# Page excerpt
=== Begin Enclosure ===

1 [1-9] This paragraph is best read immediately after Deut 19:21. The slain man may not necessarily have been murdered; he may have been killed by a wild beast. But the blood of the slain cries out to God from the soil where it was shed; cf Genesis 4:10. Therefore a religious ceremony of propitiation is here prescribed in order to avert God's anger on the community.

2 [4] They shall cut the heifer's throat there in the wadi: its blood is to be carried away by the stream, signifying thereby the removal of the human blood from the soil. This is not a sacrifice but a symbolic action; the priests are present merely as official witnesses.

3 [6] Wash their hands: a symbolic gesture in protestation of one's own innocence when human blood is unjustly shed; cf Matthew 27:24.

4 [7] This blood: the blood of the slain man as symbolized by the heifer's blood.

5 [12-13] Shave her head . . . : these symbolic actions are meant to signify the purification of the woman from her pagan defilement or perhaps the end of her period of mourning for her previous husband.

6 [19] The gate: in the city walls. This open space served as the forum for the administration of justice. Cf Deut 22:15; 25:7; Ruth 4:1, 2, 11; Isaiah 29:21; Amos 5:10, 12, 15.

7 [22] Hung on a tree: some understand, "impaled on a stake." In any case the hanging or impaling was not the means used to execute the criminal; he was first put to death by the ordinary means, stoning, and his corpse was then exposed on high as a salutary warning for others. Cf Joshua 8:29; 10:26; 1 Sam 31:10; 2 Sam 21:9.

8 [23] God's curse rests on him who hangs on a tree: St. Paul quotes these words in Gal 3:13, where he applies them to the crucified Savior, who "redeemed us from the curse of the law, becoming a curse for us."

=== End Enclosure ===

# Recorded information
=== Begin Enclosure ===

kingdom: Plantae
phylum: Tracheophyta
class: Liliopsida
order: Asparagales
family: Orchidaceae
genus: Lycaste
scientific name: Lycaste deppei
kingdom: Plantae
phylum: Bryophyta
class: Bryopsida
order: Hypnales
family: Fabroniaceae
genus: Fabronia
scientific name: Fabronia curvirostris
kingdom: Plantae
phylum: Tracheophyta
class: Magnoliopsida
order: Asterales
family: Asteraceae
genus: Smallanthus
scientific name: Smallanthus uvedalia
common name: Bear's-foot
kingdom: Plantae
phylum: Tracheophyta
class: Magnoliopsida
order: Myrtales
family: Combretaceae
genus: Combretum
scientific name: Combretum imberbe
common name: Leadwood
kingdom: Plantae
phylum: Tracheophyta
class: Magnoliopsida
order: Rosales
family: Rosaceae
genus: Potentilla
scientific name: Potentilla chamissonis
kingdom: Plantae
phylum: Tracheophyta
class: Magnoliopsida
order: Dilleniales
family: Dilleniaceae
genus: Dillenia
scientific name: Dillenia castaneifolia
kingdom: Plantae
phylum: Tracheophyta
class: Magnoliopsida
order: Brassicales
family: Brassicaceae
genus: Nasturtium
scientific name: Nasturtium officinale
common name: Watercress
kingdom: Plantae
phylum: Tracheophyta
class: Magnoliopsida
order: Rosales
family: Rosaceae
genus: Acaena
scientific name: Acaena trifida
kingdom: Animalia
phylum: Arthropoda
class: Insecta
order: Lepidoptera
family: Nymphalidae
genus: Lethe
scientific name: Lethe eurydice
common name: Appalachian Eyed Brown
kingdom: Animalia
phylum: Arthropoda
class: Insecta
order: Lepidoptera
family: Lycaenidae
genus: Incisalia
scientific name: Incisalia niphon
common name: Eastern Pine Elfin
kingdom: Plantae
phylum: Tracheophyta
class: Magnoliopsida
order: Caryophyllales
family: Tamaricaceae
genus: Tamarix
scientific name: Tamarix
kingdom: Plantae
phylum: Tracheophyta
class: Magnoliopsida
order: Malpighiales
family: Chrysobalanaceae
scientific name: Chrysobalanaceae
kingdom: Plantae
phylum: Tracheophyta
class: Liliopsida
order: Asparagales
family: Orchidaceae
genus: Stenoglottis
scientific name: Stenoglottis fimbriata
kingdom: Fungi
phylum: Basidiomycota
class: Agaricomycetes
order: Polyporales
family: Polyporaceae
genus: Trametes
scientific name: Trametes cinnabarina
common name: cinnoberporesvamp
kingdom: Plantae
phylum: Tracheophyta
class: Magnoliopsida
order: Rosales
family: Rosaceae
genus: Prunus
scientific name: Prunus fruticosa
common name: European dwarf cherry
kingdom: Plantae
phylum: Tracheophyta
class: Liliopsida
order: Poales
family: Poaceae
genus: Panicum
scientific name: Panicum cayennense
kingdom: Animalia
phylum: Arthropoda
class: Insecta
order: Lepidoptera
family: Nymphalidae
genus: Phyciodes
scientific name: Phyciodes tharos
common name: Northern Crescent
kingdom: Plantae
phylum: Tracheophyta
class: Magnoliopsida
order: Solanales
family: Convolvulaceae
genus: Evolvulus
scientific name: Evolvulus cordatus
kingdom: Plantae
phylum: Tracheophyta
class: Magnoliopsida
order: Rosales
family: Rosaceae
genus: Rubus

=== End Enclosure ===

# What is needed
Reproduce the passage of the Deuteronomy notes from "4 [7] This blood: the" up to and including "2 Sam 21:9.". The rows stand apart from the Deuteronomy notes and are unrelated to them.

# Solution
4 [7] This blood: the blood of the slain man as symbolized by the heifer's blood.

5 [12-13] Shave her head . . . : these symbolic actions are meant to signify the purification of the woman from her pagan defilement or perhaps the end of her period of mourning for her previous husband.

6 [19] The gate: in the city walls. This open space served as the forum for the administration of justice. Cf Deut 22:15; 25:7; Ruth 4:1, 2, 11; Isaiah 29:21; Amos 5:10, 12, 15.

7 [22] Hung on a tree: some understand, "impaled on a stake." In any case the hanging or impaling was not the means used to execute the criminal; he was first put to death by the ordinary means, stoning, and his corpse was then exposed on high as a salutary warning for others. Cf Joshua 8:29; 10:26; 1 Sam 31:10; 2 Sam 21:9.